Slowly, hesitantly, Drem reached out and took it, brushed his fingertips across the leather hilt and long tooth, felt a shiver run down his spine at the history within it, the tale it could tell. The pommel was round, engraved with a four-pointed star. He wrapped one fist around the hilt, the other gripping the scabbard, pulled it free. A rasping hiss of steel and leather. It was a long blade, a weight to it, though well balanced, the steel bright and gleaming, signs of notches in the blade worked on with a whetstone.
‘About time you had your own blade,’ his da said. ‘You’re making fine progress with the sword dance.’
‘Am I?’ Drem asked. It hadn’t been that long since his da had introduced him to their new morning routine of sword dance and sparring, but Drem felt it was going well. It felt like putting on an old cloak, a bit stiff from lack of use, but fitting well and moulding to him in no time. It felt like coming home.
‘Aye,’ Olin said. ‘But that’s no surprise. You were holding a blade at Dun Seren from the age of two, and Sig had to pick you up and sit you on a wall to keep you off the weapons court when we were sparring.’
‘Sig?’
‘Aye. And you remember her, too, I think. You have just spoken of her. A blonde woman, tall. You’re right there, she’s a giant.’ Olin snorted a laugh, his smile a rare sight. ‘She used to pick you up and perch you on a wall while we were doing the sword dance, else you’d run around with your own wooden sword, practising on our shins.’
Drem smiled at that. ‘Me?’
‘Aye. Sig was my weapons-master. A great warrior.’ He was silent a few moments. ‘And an even better friend.’
Drem raised his eyebrows.
‘Why have you never told me of this before. Any of it?’

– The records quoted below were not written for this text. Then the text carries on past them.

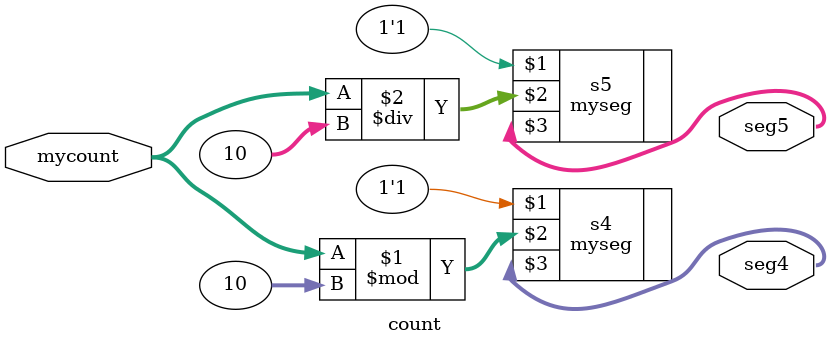
<source format=v>
module count(mycount, seg4, seg5);
	input [7:0]mycount;
	output [6:0]seg4, seg5;
	
	myseg s4(1'b1, mycount%10, seg4);
	myseg s5(1'b1, mycount/10, seg5);
//	myseg s4(1'b1, mycount[3:0], seg4);
//	myseg s5(1'b1, mycount[7:4], seg5);	
endmodule 
</source>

So many emotions were coursing through Drem, competing to be heard. He felt hurt, deceived, deemed untrustworthy. And the one constant in his life, the solid rock that he had clung to for every remembered moment, his da, was not the man he had thought he was. He sucked in a deep breath.
‘To protect you,’ Olin said. ‘To keep you safe. And, if the truth be known, because remembering . . . hurts.’

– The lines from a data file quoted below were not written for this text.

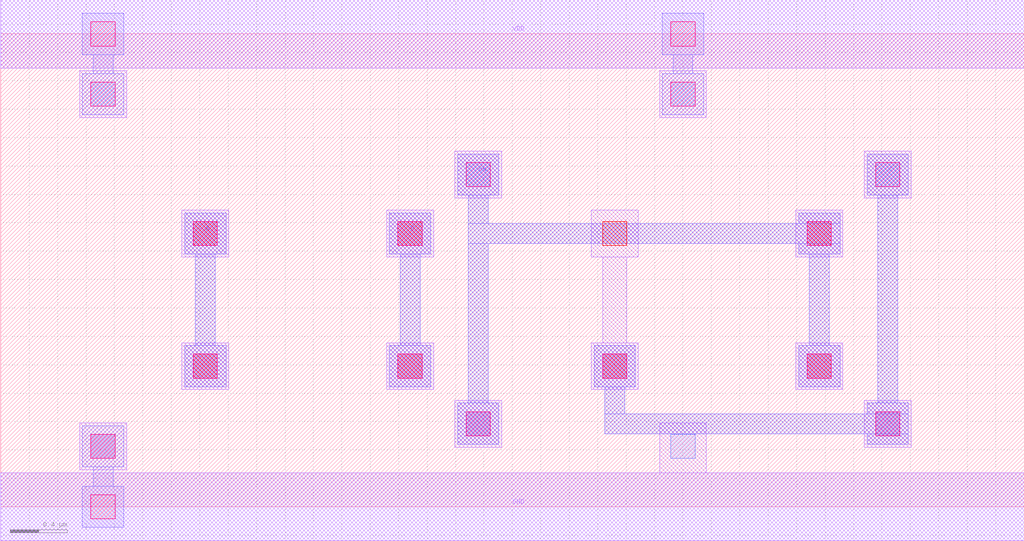
<source format=lef>
MACRO ASYNC2
 CLASS CORE ;
 FOREIGN ASYNC2 0 0 ;
 SIZE 7.2 BY 3.33 ;
 ORIGIN 0 0 ;
 SYMMETRY X Y R90 ;
 SITE unit ;
  PIN VDD
   DIRECTION INOUT ;
   USE POWER ;
   SHAPE ABUTMENT ;
    PORT
     CLASS CORE ;
       LAYER li1 ;
        RECT 0.00000000 3.09000000 7.20000000 3.57000000 ;
    END
  END VDD

  PIN GND
   DIRECTION INOUT ;
   USE POWER ;
   SHAPE ABUTMENT ;
    PORT
     CLASS CORE ;
       LAYER li1 ;
        RECT 0.00000000 -0.24000000 7.20000000 0.24000000 ;
    END
  END GND

  PIN CN
   DIRECTION INOUT ;
   USE SIGNAL ;
   SHAPE ABUTMENT ;
    PORT
     CLASS CORE ;
       LAYER met1 ;
        RECT 3.21500000 0.44000000 3.50500000 0.73000000 ;
        RECT 5.61500000 0.84500000 5.90500000 1.13500000 ;
        RECT 5.69000000 1.13500000 5.83000000 1.78000000 ;
        RECT 3.29000000 0.73000000 3.43000000 1.85500000 ;
        RECT 5.61500000 1.78000000 5.90500000 1.85500000 ;
        RECT 3.29000000 1.85500000 5.90500000 1.99500000 ;
        RECT 5.61500000 1.99500000 5.90500000 2.07000000 ;
        RECT 3.29000000 1.99500000 3.43000000 2.19500000 ;
        RECT 3.21500000 2.19500000 3.50500000 2.48500000 ;
    END
  END CN

  PIN C
   DIRECTION INOUT ;
   USE SIGNAL ;
   SHAPE ABUTMENT ;
    PORT
     CLASS CORE ;
       LAYER met1 ;
        RECT 6.09500000 0.44000000 6.38500000 0.51500000 ;
        RECT 4.25000000 0.51500000 6.38500000 0.65500000 ;
        RECT 6.09500000 0.65500000 6.38500000 0.73000000 ;
        RECT 4.25000000 0.65500000 4.39000000 0.84500000 ;
        RECT 4.17500000 0.84500000 4.46500000 1.13500000 ;
        RECT 6.17000000 0.73000000 6.31000000 2.19500000 ;
        RECT 6.09500000 2.19500000 6.38500000 2.48500000 ;
    END
  END C

  PIN A
   DIRECTION INOUT ;
   USE SIGNAL ;
   SHAPE ABUTMENT ;
    PORT
     CLASS CORE ;
       LAYER met1 ;
        RECT 1.29500000 0.84500000 1.58500000 1.13500000 ;
        RECT 1.37000000 1.13500000 1.51000000 1.78000000 ;
        RECT 1.29500000 1.78000000 1.58500000 2.07000000 ;
    END
  END A

  PIN B
   DIRECTION INOUT ;
   USE SIGNAL ;
   SHAPE ABUTMENT ;
    PORT
     CLASS CORE ;
       LAYER met1 ;
        RECT 2.73500000 0.84500000 3.02500000 1.13500000 ;
        RECT 2.81000000 1.13500000 2.95000000 1.78000000 ;
        RECT 2.73500000 1.78000000 3.02500000 2.07000000 ;
    END
  END B

 OBS
    LAYER polycont ;
     RECT 1.35500000 0.90500000 1.52500000 1.07500000 ;
     RECT 2.79500000 0.90500000 2.96500000 1.07500000 ;
     RECT 4.23500000 0.90500000 4.40500000 1.07500000 ;
     RECT 5.67500000 0.90500000 5.84500000 1.07500000 ;
     RECT 1.35500000 1.84000000 1.52500000 2.01000000 ;
     RECT 2.79500000 1.84000000 2.96500000 2.01000000 ;
     RECT 4.23500000 1.84000000 4.40500000 2.01000000 ;
     RECT 5.67500000 1.84000000 5.84500000 2.01000000 ;

    LAYER pdiffc ;
     RECT 3.27500000 2.25500000 3.44500000 2.42500000 ;
     RECT 6.15500000 2.25500000 6.32500000 2.42500000 ;
     RECT 0.63500000 2.82000000 0.80500000 2.99000000 ;
     RECT 4.71500000 2.82000000 4.88500000 2.99000000 ;

    LAYER ndiffc ;
     RECT 0.63500000 0.34000000 0.80500000 0.51000000 ;
     RECT 4.71500000 0.34000000 4.88500000 0.51000000 ;
     RECT 3.27500000 0.50000000 3.44500000 0.67000000 ;
     RECT 6.15500000 0.50000000 6.32500000 0.67000000 ;

    LAYER li1 ;
     RECT 0.55500000 0.26000000 0.88500000 0.59000000 ;
     RECT 0.00000000 -0.24000000 7.20000000 0.24000000 ;
     RECT 4.63500000 0.24000000 4.96500000 0.59000000 ;
     RECT 3.19500000 0.42000000 3.52500000 0.75000000 ;
     RECT 6.07500000 0.42000000 6.40500000 0.75000000 ;
     RECT 1.27500000 0.82500000 1.60500000 1.15500000 ;
     RECT 2.71500000 0.82500000 3.04500000 1.15500000 ;
     RECT 5.59500000 0.82500000 5.92500000 1.15500000 ;
     RECT 1.27500000 1.76000000 1.60500000 2.09000000 ;
     RECT 2.71500000 1.76000000 3.04500000 2.09000000 ;
     RECT 4.15500000 0.82500000 4.48500000 1.15500000 ;
     RECT 4.23500000 1.15500000 4.40500000 1.76000000 ;
     RECT 4.15500000 1.76000000 4.48500000 2.09000000 ;
     RECT 5.59500000 1.76000000 5.92500000 2.09000000 ;
     RECT 3.19500000 2.17500000 3.52500000 2.50500000 ;
     RECT 6.07500000 2.17500000 6.40500000 2.50500000 ;
     RECT 0.55500000 2.74000000 0.88500000 3.07000000 ;
     RECT 4.63500000 2.74000000 4.96500000 3.07000000 ;
     RECT 0.00000000 3.09000000 7.20000000 3.57000000 ;

    LAYER viali ;
     RECT 0.63500000 -0.08500000 0.80500000 0.08500000 ;
     RECT 0.63500000 0.34000000 0.80500000 0.51000000 ;
     RECT 3.27500000 0.50000000 3.44500000 0.67000000 ;
     RECT 6.15500000 0.50000000 6.32500000 0.67000000 ;
     RECT 1.35500000 0.90500000 1.52500000 1.07500000 ;
     RECT 2.79500000 0.90500000 2.96500000 1.07500000 ;
     RECT 4.23500000 0.90500000 4.40500000 1.07500000 ;
     RECT 5.67500000 0.90500000 5.84500000 1.07500000 ;
     RECT 1.35500000 1.84000000 1.52500000 2.01000000 ;
     RECT 2.79500000 1.84000000 2.96500000 2.01000000 ;
     RECT 5.67500000 1.84000000 5.84500000 2.01000000 ;
     RECT 3.27500000 2.25500000 3.44500000 2.42500000 ;
     RECT 6.15500000 2.25500000 6.32500000 2.42500000 ;
     RECT 0.63500000 2.82000000 0.80500000 2.99000000 ;
     RECT 4.71500000 2.82000000 4.88500000 2.99000000 ;
     RECT 0.63500000 3.24500000 0.80500000 3.41500000 ;
     RECT 4.71500000 3.24500000 4.88500000 3.41500000 ;

    LAYER met1 ;
     RECT 0.57500000 -0.14500000 0.86500000 0.14500000 ;
     RECT 0.65000000 0.14500000 0.79000000 0.28000000 ;
     RECT 0.57500000 0.28000000 0.86500000 0.57000000 ;
     RECT 1.29500000 0.84500000 1.58500000 1.13500000 ;
     RECT 1.37000000 1.13500000 1.51000000 1.78000000 ;
     RECT 1.29500000 1.78000000 1.58500000 2.07000000 ;
     RECT 2.73500000 0.84500000 3.02500000 1.13500000 ;
     RECT 2.81000000 1.13500000 2.95000000 1.78000000 ;
     RECT 2.73500000 1.78000000 3.02500000 2.07000000 ;
     RECT 3.21500000 0.44000000 3.50500000 0.73000000 ;
     RECT 5.61500000 0.84500000 5.90500000 1.13500000 ;
     RECT 5.69000000 1.13500000 5.83000000 1.78000000 ;
     RECT 3.29000000 0.73000000 3.43000000 1.85500000 ;
     RECT 5.61500000 1.78000000 5.90500000 1.85500000 ;
     RECT 3.29000000 1.85500000 5.90500000 1.99500000 ;
     RECT 5.61500000 1.99500000 5.90500000 2.07000000 ;
     RECT 3.29000000 1.99500000 3.43000000 2.19500000 ;
     RECT 3.21500000 2.19500000 3.50500000 2.48500000 ;
     RECT 6.09500000 0.44000000 6.38500000 0.51500000 ;
     RECT 4.25000000 0.51500000 6.38500000 0.65500000 ;
     RECT 6.09500000 0.65500000 6.38500000 0.73000000 ;
     RECT 4.25000000 0.65500000 4.39000000 0.84500000 ;
     RECT 4.17500000 0.84500000 4.46500000 1.13500000 ;
     RECT 6.17000000 0.73000000 6.31000000 2.19500000 ;
     RECT 6.09500000 2.19500000 6.38500000 2.48500000 ;
     RECT 0.57500000 2.76000000 0.86500000 3.05000000 ;
     RECT 0.65000000 3.05000000 0.79000000 3.18500000 ;
     RECT 0.57500000 3.18500000 0.86500000 3.47500000 ;
     RECT 4.65500000 2.76000000 4.94500000 3.05000000 ;
     RECT 4.73000000 3.05000000 4.87000000 3.18500000 ;
     RECT 4.65500000 3.18500000 4.94500000 3.47500000 ;

 END
END ASYNC2

</source>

‘But, to protect me from what?’ As far back as he could remember Drem’s memories were of an isolated, solitary existence of travelling, moving, only his da for a companion, working many trades as they travelled, on a farm, elsewhere for a blacksmith, hunting and trapping.
‘What exactly were we running from?’
‘From the Kadoshim, from war and death,’ Olin said. Something about his da’s voice was hollow, though. Like when they had been out in the Bonefells being tracked by wolven, and Olin told Drem to go to sleep, that all was well, but really Drem knew it wasn’t. He’d awoken to his da stitching a series of wounds on his shoulder and chest, a dead wolven beside him.
‘There’s more you’re not telling. If I lived at Dun Seren, the home of the Order of the Bright Star, home to the greatest warriors that have ever lived if half of what the tales tell is true, why was I not safe there? Surely leaving Dun Seren put me in greater danger.’
Olin looked away, could not meet his eyes.
‘Please, Da, tell me. I cannot stand the secrets any longer, the not knowing.’ He felt a wash of anger. ‘I’m a man, fully grown. Stop treating me like a bairn!’
Olin met his gaze, a sadness in his eyes. ‘But you’re my bairn,’ he said. ‘And you always will be.’
‘It’s not fair. I deserve to know,’ Drem said. He held his da’s gaze until finally Olin sighed.
‘I took you from Dun Seren to stop a war.’
‘What—’
‘Let me tell it,’ Olin interrupted, ‘and then ask me your questions.’
Drem nodded, gritting his teeth. He felt angry with his da, a rage simmering in his gut.
‘Before your mam died, when the Order marched out to battle the Kadoshim, she . . .’ Olin paused, eyes distant. He drew in a deep breath. ‘She slew a Ben-Elim. It was in Forn Forest. This Ben-Elim was a captain, Galzur was his name. He insulted the Order. When I responded with anger he insulted me and challenged me to a duel. I . . . declined. He struck me.’ Olin stopped, his hand caressing his jaw, as if remembering the blow. ‘And your mother slew him.’
He stopped there, rubbed his eyes with the heels of his palms. ‘What I’d give to go back to that moment and accept Galzur’s challenge. So much would have been different.’